Case Study: Accuracy Is Key in AHP Hydraulics’s New Ball Joint Tester
The extremely precise secrets of SIDEM NV’s new tool came into being with help from Delta Motion.

Belgian solutions integrator AHP Hydraulics faced a certified stumper of a challenge from client SIDEM NV, which develops and produces automotive suspension and steering units. Ball joints play a critical role in these suspension units and thus require rigorous testing to ensure that production batches can be QA-approved and sent into supply. The client had a ball joint tester from another company, but it wasn’t exact enough to meet the application’s needs.

AHP’s solution uses two hydraulically controlled axes: a horizontal (y-axis) and a vertical (z-axis), both with linear actuators and electric torque axes. The hydraulic cylinders deliver position and force feedback into a programmable user-machine interface for better precision and reliability.
SIDEM NV told AHP it wanted a force tolerance of ±100 newtons over a total range of 6000 newtons, said AHP Hydraulics automation engineer Ewout Reuman. On the rotation, it specified a total tolerance of 0.5 degrees over a total range of 90 degrees while cycling at 4 Hz.
“The rotational motion and the hydraulics had to be very accurate, and there I was on Google and YouTube trying to learn about the subject, quickly realizing how much I needed to pick exactly the right control product,” Reuman said.

RECORDED INFORMATION:
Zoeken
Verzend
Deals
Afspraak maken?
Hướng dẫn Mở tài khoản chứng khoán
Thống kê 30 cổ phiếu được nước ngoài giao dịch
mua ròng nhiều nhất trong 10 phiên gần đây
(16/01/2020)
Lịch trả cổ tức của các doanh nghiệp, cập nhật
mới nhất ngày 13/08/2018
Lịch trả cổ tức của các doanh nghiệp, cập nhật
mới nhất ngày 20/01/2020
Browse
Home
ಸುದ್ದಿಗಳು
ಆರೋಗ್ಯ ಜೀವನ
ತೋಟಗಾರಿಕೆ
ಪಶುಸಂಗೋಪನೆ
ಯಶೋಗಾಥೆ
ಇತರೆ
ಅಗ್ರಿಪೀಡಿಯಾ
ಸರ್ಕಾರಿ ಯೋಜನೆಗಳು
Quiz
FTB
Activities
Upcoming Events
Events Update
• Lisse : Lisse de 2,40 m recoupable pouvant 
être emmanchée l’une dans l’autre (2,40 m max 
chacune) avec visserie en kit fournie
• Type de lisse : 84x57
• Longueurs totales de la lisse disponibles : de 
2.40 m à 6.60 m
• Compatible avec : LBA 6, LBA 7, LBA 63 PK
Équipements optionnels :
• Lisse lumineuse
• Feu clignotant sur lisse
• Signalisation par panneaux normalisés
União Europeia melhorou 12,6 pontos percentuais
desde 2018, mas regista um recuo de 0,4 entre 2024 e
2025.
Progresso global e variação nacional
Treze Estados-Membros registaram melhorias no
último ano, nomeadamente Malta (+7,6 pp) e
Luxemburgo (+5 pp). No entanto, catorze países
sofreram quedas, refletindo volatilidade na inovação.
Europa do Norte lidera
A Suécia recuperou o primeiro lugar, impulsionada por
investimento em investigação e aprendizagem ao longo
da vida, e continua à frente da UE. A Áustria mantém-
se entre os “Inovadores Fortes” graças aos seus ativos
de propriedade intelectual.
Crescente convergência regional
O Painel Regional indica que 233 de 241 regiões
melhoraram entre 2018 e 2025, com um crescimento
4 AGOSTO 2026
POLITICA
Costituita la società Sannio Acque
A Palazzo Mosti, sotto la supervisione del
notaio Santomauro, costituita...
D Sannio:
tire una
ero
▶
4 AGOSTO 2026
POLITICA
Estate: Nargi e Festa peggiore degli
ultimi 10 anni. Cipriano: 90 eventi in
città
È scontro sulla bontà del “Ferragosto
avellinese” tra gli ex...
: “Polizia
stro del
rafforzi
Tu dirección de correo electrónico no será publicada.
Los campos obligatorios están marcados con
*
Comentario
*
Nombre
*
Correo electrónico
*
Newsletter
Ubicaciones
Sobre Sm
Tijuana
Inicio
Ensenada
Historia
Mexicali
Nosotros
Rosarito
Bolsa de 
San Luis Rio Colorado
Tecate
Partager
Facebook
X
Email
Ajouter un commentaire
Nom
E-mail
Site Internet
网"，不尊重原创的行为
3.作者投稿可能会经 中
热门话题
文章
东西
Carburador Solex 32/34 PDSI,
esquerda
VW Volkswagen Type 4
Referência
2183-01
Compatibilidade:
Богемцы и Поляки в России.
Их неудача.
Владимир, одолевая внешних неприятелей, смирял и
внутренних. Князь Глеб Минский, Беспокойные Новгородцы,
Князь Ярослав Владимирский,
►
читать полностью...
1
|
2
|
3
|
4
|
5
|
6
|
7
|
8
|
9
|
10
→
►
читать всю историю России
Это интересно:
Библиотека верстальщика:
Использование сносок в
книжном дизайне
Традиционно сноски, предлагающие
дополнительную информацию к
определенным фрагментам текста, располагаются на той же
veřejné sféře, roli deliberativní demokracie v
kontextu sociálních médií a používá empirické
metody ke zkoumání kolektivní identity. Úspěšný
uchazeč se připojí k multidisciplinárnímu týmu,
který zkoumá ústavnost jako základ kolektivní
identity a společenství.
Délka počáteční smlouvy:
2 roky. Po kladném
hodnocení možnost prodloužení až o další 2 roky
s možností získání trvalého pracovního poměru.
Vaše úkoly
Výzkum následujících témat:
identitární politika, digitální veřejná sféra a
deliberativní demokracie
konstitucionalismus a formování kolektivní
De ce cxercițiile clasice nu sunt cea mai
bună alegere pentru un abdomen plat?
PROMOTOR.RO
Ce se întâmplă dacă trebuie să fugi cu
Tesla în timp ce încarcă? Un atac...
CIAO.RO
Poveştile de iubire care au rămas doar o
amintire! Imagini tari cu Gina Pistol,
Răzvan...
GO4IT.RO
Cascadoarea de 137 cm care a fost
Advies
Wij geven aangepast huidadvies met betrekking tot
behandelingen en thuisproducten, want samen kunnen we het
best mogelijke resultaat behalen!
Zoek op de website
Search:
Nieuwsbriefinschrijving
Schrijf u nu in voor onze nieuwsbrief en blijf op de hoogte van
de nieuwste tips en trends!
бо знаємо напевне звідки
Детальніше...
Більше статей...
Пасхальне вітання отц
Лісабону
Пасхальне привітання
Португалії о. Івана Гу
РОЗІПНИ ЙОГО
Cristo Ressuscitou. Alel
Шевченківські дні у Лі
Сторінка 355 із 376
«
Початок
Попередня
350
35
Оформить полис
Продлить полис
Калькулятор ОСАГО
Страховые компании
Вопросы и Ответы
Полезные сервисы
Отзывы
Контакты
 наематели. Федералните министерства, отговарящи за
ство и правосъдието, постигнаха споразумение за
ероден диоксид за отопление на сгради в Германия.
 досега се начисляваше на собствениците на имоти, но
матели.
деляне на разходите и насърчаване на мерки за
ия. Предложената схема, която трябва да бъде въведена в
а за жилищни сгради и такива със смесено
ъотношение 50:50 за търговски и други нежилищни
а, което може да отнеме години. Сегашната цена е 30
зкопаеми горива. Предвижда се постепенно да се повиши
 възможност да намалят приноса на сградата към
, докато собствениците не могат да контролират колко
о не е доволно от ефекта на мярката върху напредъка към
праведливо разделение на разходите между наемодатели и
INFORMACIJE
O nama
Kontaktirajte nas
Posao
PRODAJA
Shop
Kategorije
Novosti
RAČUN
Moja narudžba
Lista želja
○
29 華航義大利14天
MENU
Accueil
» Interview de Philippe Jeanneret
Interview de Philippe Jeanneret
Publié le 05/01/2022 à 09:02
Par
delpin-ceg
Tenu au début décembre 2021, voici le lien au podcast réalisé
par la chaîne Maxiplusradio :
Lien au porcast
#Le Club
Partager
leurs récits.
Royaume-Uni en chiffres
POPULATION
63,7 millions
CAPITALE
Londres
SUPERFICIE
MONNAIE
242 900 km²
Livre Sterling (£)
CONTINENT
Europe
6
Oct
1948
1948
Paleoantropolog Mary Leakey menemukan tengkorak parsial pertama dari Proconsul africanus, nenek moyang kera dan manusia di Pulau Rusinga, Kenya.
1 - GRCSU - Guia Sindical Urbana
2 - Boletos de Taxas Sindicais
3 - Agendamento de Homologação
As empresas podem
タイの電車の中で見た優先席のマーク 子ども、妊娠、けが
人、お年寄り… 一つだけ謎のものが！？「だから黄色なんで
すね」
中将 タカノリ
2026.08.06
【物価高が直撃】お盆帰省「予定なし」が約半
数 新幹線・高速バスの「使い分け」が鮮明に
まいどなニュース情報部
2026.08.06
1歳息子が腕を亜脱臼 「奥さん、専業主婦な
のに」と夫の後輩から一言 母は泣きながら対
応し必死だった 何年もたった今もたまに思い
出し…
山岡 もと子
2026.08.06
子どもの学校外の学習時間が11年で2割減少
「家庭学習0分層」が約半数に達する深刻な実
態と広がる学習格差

TASKS TO COMPLETE:
**A.** Answer these questions from the ball joint tester case study:
(i) What does SIDEM NV develop and produce?
(ii) Which two axes does AHP's solution use?
(iii) At what frequency was the rotation to cycle?
**B.** Extract the part of the ball joint tester case study starting at "Case Study: Accuracy" and ending at "from Delta Motion.".
**C.** Extend the ball joint tester case study, picking up right after its last sentence.
The lines after the ball joint tester case study play no part in this.

ANSWERS FOR THE TASKS:
**A.**
(i) Automotive suspension and steering units.
(ii) A horizontal (y-axis) and a vertical (z-axis).
(iii) 4 Hz.

**B.**
Case Study: Accuracy Is Key in AHP Hydraulics’s New Ball Joint Tester
The extremely precise secrets of SIDEM NV’s new tool came into being with help from Delta Motion.

**C.**
Identifying the unknowns

AHP’s first step was procuring the client’s current ball joint tester and disassembling it into the mechanical parts. This allowed them to examine the electronics and consider how to improve the horizontal axis (y-axis) and vertical axis (z-axis) of hydraulic circuits and components. Ultimately, AHP rebuilt the tester from bottom to top and re-engineered the electronics and software. That included scrapping the conventional PC for motion control in the electrical cabinet and replacing it with a Beckhoff PLC functioning as the master and the Delta Motion controller as a slave for the hydraulics.
Reuman found himself tasked with handling the ball joint tester’s electrical engineering and software programming. Once he understood the accuracy needed in the solution and why prior attempts had fallen short, he reached out to Delta Motion, which agreed to send a representative to Brussels to work alongside the AHP team.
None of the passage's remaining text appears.